◆無料のカットモデルでヘアカット、食費は月5000円
――家賃が安いとはいえ、その収入では物価高の日本では生活できなくないですか?野本 生活は意外と大丈夫。髪はカットモデルの案件を探して無料で切ってもらい、衣類は古着でやりくりしてます。しんどいのは社会保険料と国民年金。低収入なので税金はほぼ取られないですが、国民年金は最低でも1万7150円。家賃とほぼ同額ですね。
夏木 僕はまだ芸歴1年目なので飲み会やご飯は先輩に奢ってもらったりしてとにかく節約生活ですね。

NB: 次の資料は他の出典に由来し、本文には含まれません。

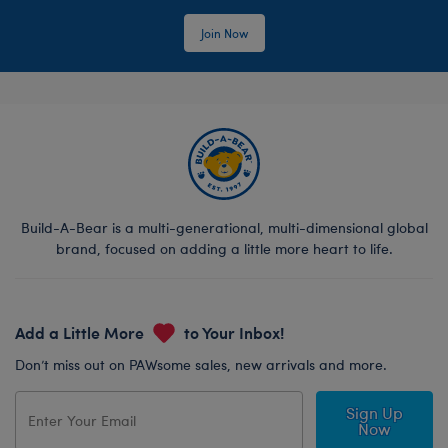
Join Now
Build-A-Bear is a multi-generational, multi-dimensional global
brand, focused on adding a little more heart to life.
Add a Little More
to Your Inbox!
Don’t miss out on PAWsome sales, new arrivals and more.
Sign Up
Now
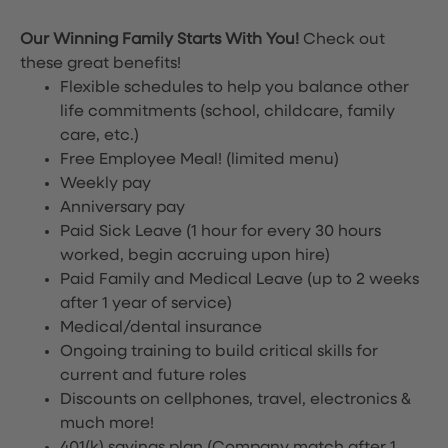
Our Winning Family Starts With You!
Check out
these great benefits!
Flexible schedules to help you balance other
life commitments (school, childcare, family
care, etc.)
Free Employee Meal!
(limited menu)
Weekly pay
Anniversary pay
Paid Sick Leave (1 hour for every 30 hours
worked, begin accruing upon hire)
Paid Family and Medical Leave (up to 2 weeks
after 1 year of service)
Medical/dental insurance
Ongoing training to build critical skills for
current and future roles
Discounts on cellphones, travel, electronics &
much more!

原付で交通費を浮かせて、ネタ合わせはビルの屋上や公園を使ってお金を切り詰めてます。都内の無料で居座れるスペースはもう大体知ってます。ただ、恥ずかしながら今は家賃を滞納しちゃってて……。
青山 私は別に困ってないです。奨学金の返済と食費に月1万5000円ずつ、家賃や共益費で月3万円でおよそ月6万円の出費ですが、通信費は楽天モバイルの3ギガプランなら月1000円ですし、娯楽は図書館でマンガを読んだりすればタダなのでサブスクにも入っていません。ちょっと前まで食費は月5000円に収めていましたし。ただ最近はコメの値上がりがきついかな。
夏木 青山さんの食費月5000円時代は本当にすごかった。一度作ったカレーを1週間くらい食べたり、申し訳程度しか肉の入っていない豚汁を作ったり。真似はできないから参考にはならなかったけど、適応できたもん勝ちだと思ったね。

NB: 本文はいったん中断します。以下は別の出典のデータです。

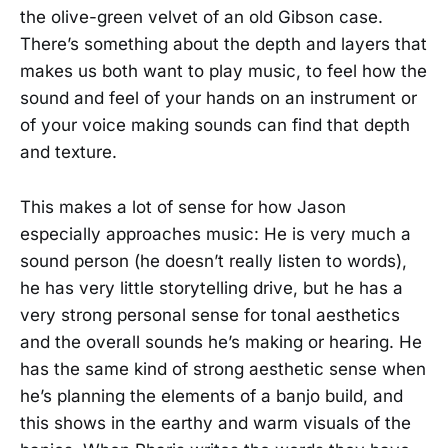
the olive-green velvet of an old Gibson case.
There’s something about the depth and layers that
makes us both want to play music, to feel how the
sound and feel of your hands on an instrument or
of your voice making sounds can find that depth
and texture.
This makes a lot of sense for how Jason
especially approaches music: He is very much a
sound person (he doesn’t really listen to words),
he has very little storytelling drive, but he has a
very strong personal sense for tonal aesthetics
and the overall sounds he’s making or hearing. He
has the same kind of strong aesthetic sense when
he’s planning the elements of a banjo build, and
this shows in the earthy and warm visuals of the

野本 気付かされるものがありましたね。ほんの少しの豚肉でも肉の味ってちゃんと出るんだ、とか。食に限らずですが、一度ここでの生活に慣れてしまうと、人間ってお金をかけなくても生きていけるんだって分かっちゃうんですよね。
夏木 臨時の出費はやっぱ痛いけど、こだわりあるところにはお金を出しちゃうんです。一度原付を盗まれて運良く戻ってきたんですが、エンジンが盗まれていて、そのリカバリで7万円飛びました。中古を買いなおしたほうが安いんですが、思い入れがあったんで。
野本 安いネカフェで2000円のモバイルバッテリーが3回盗まれたのは地味にキツいです。治安が悪いからやはりそうなる。
青山 自分は貯金する気がないので……出費が痛いって感覚はないかな。この間もリフレッシュのために、残高にあったお金を使って沖縄旅行に行きましたよ。
野本&夏木 うらやましい!
◆将来は不安だけど、無理して稼ごうとも思わない

野本 健康面が少し不安ですね。アレルギーや喘息があって、医療費がかかることもあります。特に国保が高いのがきつい。年金も1万7000円固定だし、それが一番重い。
青山 だから自分は、年金免除を使っている時期もありましたね。昔から、先のことはあまり考えないタイプ。今の生活が続けられればそれでいいかな。マンガで売れたい気持ちは少しはあるけど、自分を壊さないことが最優先です。高額の案件が来ても、どうせ作業量が多いだろうし。1P10万円とかの仕事ならさすがに考えますが、基本的に仕事を増やしたくないです。
夏木 僕はやっぱり芸人として食えるようになりたい。ただ、良くも悪くもここでの生活に慣れたおかげで焦りが減りましたね。収入ってなくても何とかなるなって。闇バイトで同世代が捕まってるニュースを見ると、リスクを侵してまで稼ごうとなんてしなくても生きていけるのになと思ってしまう。
野本 僕にはマンガや芸人のような軸がないので、せっかく東京に来たからには何かしたい気持ちはあります。まずは収入の幅を広げたいので、せどりを始めてみようかなと思います。
過度な欲を抱かず、最低限の衣食住さえあればそれでいいーー時代は、そんな生き方を豊かさの一つと見るか、貧しさと見るのか……。